What you have to do: For every line of the material below, check for the string "along" and return the line if it is there.

Records provided section start

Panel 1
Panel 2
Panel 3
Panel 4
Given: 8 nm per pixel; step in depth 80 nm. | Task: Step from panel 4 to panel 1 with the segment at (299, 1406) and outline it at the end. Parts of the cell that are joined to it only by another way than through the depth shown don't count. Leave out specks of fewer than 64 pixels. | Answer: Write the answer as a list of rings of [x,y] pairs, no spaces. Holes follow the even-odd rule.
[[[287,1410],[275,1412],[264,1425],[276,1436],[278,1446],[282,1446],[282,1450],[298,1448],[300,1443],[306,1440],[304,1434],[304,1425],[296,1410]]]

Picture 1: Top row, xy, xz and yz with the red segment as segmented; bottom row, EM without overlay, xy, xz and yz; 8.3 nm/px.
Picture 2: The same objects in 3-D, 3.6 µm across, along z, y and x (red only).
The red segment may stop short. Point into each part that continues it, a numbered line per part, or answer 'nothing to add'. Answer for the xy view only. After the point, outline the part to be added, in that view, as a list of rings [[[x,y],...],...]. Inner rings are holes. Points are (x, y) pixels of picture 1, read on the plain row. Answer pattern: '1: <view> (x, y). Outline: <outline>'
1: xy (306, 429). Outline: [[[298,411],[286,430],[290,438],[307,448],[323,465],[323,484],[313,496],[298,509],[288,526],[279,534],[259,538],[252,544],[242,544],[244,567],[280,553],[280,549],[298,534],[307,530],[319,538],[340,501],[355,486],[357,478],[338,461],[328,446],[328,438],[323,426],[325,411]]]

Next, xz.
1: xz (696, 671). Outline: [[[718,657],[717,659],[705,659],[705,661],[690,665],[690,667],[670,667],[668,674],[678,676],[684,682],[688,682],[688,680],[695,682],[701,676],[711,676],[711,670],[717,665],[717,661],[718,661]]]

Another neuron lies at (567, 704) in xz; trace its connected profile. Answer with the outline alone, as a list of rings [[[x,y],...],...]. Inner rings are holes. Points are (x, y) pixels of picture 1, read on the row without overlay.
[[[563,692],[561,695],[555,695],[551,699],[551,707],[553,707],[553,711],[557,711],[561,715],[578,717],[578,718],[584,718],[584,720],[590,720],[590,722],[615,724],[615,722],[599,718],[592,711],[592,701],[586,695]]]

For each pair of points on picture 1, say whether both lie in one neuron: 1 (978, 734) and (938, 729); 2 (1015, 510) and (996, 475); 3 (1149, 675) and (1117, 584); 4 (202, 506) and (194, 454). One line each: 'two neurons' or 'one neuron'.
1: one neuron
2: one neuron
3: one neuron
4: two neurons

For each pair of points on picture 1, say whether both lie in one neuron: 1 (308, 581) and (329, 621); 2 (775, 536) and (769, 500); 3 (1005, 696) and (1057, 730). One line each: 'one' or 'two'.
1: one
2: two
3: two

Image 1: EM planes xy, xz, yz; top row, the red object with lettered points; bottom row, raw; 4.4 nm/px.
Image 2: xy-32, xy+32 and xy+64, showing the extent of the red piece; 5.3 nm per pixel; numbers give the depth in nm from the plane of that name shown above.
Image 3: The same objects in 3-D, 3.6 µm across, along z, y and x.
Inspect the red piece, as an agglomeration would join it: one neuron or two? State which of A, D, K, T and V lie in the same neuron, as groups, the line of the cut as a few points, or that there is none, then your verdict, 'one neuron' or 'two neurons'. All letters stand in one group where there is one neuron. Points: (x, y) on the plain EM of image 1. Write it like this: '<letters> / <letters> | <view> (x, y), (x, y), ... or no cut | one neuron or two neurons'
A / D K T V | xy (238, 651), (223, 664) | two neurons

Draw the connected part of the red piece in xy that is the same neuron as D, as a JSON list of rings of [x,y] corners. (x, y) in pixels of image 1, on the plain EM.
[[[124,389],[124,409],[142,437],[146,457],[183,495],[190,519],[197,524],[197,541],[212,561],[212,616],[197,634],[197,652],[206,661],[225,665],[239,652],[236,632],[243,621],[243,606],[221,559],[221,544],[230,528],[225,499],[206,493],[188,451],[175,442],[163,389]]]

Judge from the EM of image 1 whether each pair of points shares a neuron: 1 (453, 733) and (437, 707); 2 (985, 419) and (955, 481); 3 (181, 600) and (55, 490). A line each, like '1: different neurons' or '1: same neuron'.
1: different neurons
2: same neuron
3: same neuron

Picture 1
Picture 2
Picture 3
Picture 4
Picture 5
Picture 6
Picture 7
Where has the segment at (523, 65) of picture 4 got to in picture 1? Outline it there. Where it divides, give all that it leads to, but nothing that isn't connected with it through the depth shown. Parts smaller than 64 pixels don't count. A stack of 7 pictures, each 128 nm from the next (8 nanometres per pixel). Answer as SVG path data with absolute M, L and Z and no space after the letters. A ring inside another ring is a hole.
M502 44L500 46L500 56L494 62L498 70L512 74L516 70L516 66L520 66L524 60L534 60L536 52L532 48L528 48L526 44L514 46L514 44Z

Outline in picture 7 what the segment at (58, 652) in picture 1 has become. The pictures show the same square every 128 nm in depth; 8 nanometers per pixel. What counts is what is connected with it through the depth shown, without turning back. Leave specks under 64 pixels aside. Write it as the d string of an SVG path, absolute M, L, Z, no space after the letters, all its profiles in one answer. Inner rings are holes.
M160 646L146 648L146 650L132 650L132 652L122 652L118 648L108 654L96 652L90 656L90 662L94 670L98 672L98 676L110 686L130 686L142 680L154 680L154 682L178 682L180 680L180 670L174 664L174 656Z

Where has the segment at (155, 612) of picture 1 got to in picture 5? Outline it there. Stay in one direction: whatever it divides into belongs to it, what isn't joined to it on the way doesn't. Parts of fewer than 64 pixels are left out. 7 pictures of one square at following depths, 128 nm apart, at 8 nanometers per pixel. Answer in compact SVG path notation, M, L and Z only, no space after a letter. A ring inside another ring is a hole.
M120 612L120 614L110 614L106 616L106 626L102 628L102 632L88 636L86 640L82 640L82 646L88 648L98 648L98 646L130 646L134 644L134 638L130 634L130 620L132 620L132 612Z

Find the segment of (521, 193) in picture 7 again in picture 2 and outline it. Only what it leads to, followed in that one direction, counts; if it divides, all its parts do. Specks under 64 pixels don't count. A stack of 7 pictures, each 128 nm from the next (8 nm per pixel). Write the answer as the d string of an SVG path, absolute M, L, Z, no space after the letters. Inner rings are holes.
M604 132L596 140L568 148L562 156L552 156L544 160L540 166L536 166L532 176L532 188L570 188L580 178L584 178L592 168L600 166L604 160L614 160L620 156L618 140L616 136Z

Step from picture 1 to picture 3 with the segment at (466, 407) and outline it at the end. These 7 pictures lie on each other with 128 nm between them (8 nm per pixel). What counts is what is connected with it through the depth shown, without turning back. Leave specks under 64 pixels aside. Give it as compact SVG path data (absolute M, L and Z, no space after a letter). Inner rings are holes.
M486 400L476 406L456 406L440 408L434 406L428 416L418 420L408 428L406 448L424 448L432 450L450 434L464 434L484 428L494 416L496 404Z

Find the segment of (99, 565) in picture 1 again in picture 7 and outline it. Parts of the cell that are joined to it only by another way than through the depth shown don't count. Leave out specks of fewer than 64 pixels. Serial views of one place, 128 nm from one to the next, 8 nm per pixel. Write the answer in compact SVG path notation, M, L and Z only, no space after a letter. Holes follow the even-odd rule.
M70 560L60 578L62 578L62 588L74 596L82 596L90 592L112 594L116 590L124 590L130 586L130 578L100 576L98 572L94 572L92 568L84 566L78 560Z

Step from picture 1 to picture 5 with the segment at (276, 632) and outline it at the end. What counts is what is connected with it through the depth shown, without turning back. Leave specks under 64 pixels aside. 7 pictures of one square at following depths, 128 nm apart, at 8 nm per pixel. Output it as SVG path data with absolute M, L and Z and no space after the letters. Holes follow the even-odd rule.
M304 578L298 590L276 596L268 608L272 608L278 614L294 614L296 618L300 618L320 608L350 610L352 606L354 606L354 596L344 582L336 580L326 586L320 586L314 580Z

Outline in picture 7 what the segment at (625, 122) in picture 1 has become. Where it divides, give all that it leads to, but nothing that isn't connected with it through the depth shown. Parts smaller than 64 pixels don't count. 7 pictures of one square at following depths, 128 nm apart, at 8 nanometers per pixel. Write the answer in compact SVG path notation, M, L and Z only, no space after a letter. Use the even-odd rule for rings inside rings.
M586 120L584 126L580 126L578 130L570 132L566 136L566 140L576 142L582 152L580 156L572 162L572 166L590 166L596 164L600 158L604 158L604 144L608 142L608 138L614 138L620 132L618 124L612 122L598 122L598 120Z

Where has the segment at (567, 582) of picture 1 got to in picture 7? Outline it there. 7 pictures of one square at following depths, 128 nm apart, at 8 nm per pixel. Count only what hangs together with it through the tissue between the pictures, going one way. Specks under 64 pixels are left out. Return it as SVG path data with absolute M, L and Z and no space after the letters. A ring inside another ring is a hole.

Records provided section end

Answer area:
Picture 2: The same objects in 3-D, 3.6 µm across, along z, y and x (red only).
Image 3: The same objects in 3-D, 3.6 µm across, along z, y and x.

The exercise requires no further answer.